Friday, July 6, 2012

Art as Inquiry

I was in a discussion with my friend and colleague Eva Garroutte when she made the profound suggestion that making art is a mode of inquiry into the unknown. Eva is a Cherokee woman and I can't recall if she was speaking about Cherokees and art. But I went ahead and started making connections to some of my observations during this wonderful NEH seminar. For example, we learned from the ethnographer Alan Sandstrom that in the Nahua village he studies people make innumerable paper figures that are used in ritual contacts with the spirit world. The dolls are lovingly made, counted, wrapped in bundles, and later laid out carefully for the ceremonies. In the narrowest sense they are ritual objects but in a broader perspective I would call them art.
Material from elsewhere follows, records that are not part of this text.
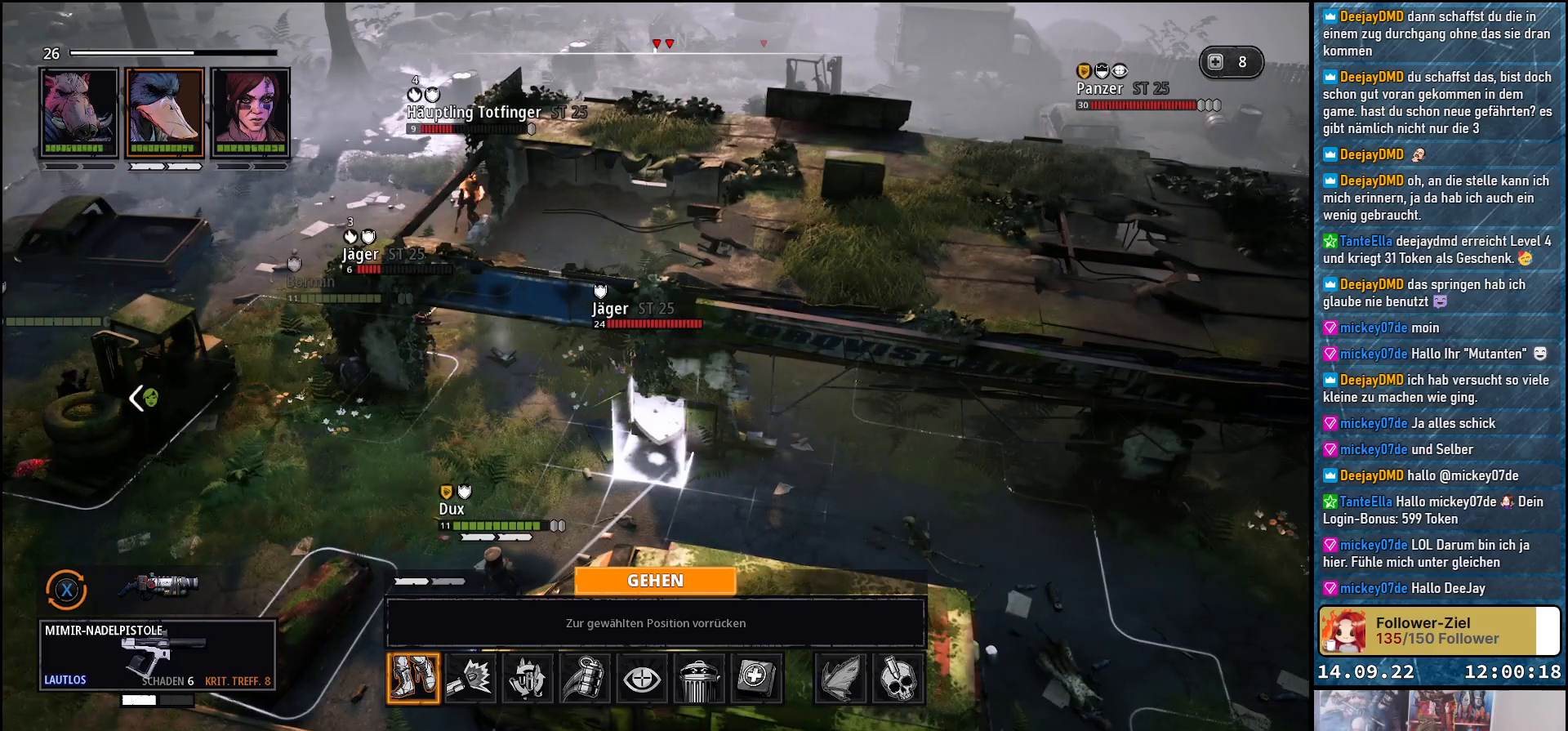
{"buttons": [], "left_stick": "center", "right_stick": "center", "events": [[150, "A", "down"], [283, "A", "up"]]}
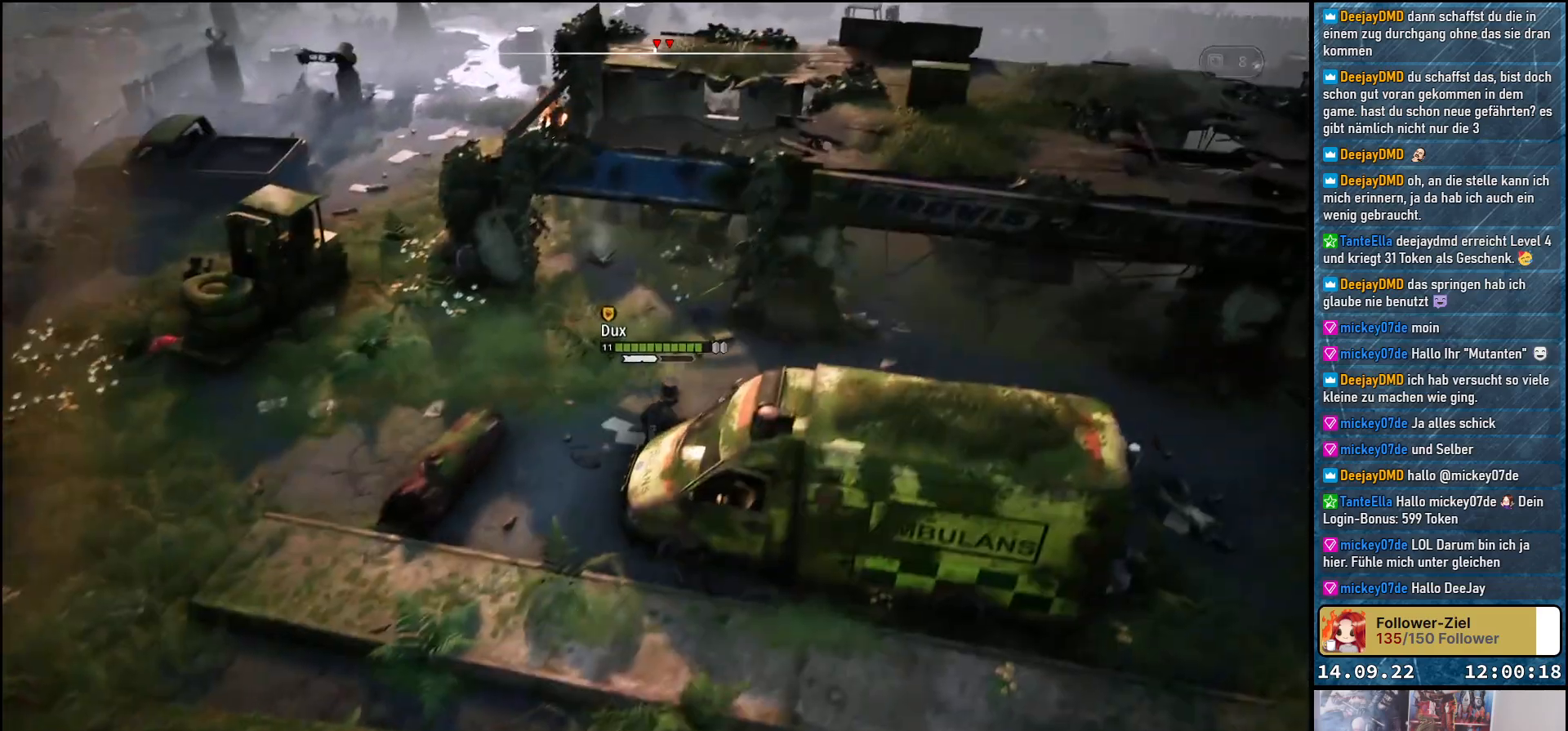
{"buttons": [], "left_stick": "center", "right_stick": "center", "events": []}
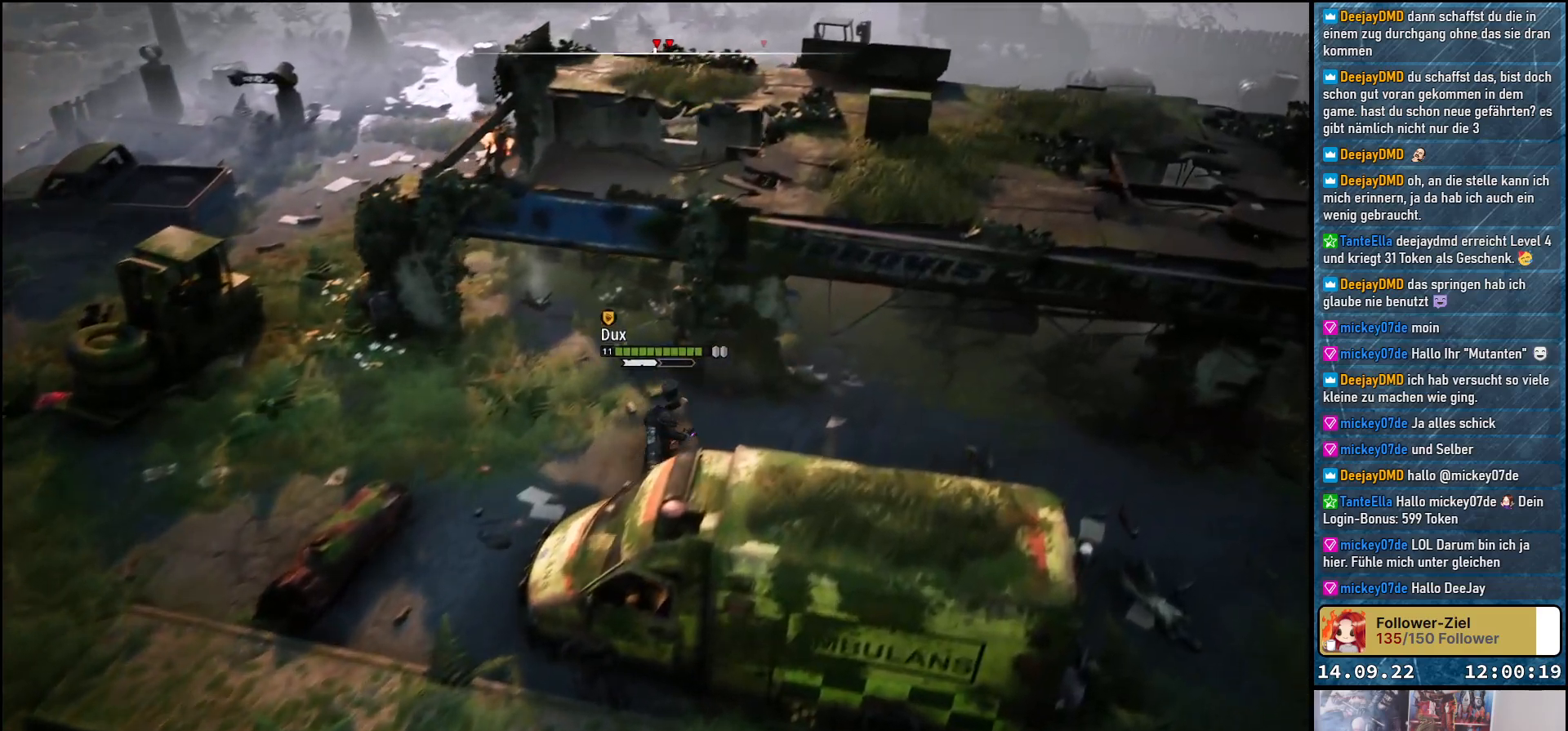
{"buttons": [], "left_stick": "center", "right_stick": "center", "events": []}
They are beautiful, handmade, decorative, and above all, an expression of each person who creates them.

Ollin

We were discussing this with our colleague Lise Mifsud, a physical anthropologist and fellow participant in our seminar trip. Earlier Lise and I had pondered the connection between tool making from stone and ancient stone figurines. Did our earliest ancestors inquire into the unknown spiritual world by creating stone effigies related to their tools? It seemed to make sense that in this case "art" emerged from "necessity," or more to the point, that the creation of artistic ritual objects was connected to working the stone for tools. I think I've suggested this in earlier posts and it's an idea that seems to stick.

Edenic Image

Back to the big question of art as a mode of inquiry into the unknown. If we consider the supernatural world of the Nahua to be unknown, then the paper figures they make provide a connection, or a mode of inquiry into that unknown. Ancient stone tool makers, our non-human or early human ancestors, delved into the unknown by creating tools that extended their physical capabilities. As their capabilities increased and they penetrated further into the physical world new unknowns emerged. As their descendants we continue that process.

Mayan Bas Relief

What does this have to do with scientific inquiry? During my botanical research at Harvard I prepared thousands of specimens for distribution to museums around the world. The rote activity of soaking, arranging, pressing, drying, and packing the specimens (they had already been collected, studied, identified, labeled, and stored), was a kind of symbolic act akin to the intricate activities associated with Nahua paper cutting. The specimens themselves were not "artistic" but they reflected my painstaking curatorial work. They were "valueless" in terms of nutritional or monetary worth but they were symbolic of my work and accomplishments. They provided evidence of my inquiry into the unknown.

Arresting

Science is nothing if not an inquiry into the unknown. The tools we make, the ritualized activities we perform, and the symbols of our discoveries, all can be considered part of the same process of our prehuman ancestors or the Nahua paper cutters.

Eagle Head

This topic carries a huge amount of epistemological baggage we could unpack for a long time. "Inquiry into the unknown is the way we make art and art is our inquiry into the unknown."